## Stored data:
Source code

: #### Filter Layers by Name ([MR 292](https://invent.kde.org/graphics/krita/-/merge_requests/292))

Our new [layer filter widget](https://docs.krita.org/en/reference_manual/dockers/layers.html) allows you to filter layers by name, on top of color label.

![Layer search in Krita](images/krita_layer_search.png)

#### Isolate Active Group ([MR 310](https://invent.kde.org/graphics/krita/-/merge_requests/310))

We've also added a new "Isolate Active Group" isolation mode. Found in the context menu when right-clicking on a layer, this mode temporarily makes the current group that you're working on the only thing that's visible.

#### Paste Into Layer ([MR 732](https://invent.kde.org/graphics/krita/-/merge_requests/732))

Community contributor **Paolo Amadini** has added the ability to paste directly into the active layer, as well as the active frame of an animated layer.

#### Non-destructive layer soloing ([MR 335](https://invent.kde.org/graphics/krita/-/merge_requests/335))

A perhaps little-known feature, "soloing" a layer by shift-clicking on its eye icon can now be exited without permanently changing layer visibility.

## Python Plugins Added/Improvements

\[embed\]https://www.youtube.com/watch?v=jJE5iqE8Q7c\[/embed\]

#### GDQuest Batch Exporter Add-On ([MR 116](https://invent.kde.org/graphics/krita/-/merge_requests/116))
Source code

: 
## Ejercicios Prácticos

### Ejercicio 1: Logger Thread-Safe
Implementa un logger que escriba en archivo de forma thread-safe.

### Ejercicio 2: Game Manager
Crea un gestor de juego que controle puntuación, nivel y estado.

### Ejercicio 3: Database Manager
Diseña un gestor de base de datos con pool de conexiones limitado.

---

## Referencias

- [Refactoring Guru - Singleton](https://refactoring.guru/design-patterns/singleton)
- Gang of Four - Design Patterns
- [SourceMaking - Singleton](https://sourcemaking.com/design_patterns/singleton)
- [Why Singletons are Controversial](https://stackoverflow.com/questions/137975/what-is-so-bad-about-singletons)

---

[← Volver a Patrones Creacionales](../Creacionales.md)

## TASK REQUIREMENTS:
Tell how many lines in the data hold the string "https". Only the number is wanted.

## SOLVED EXERCISE:
10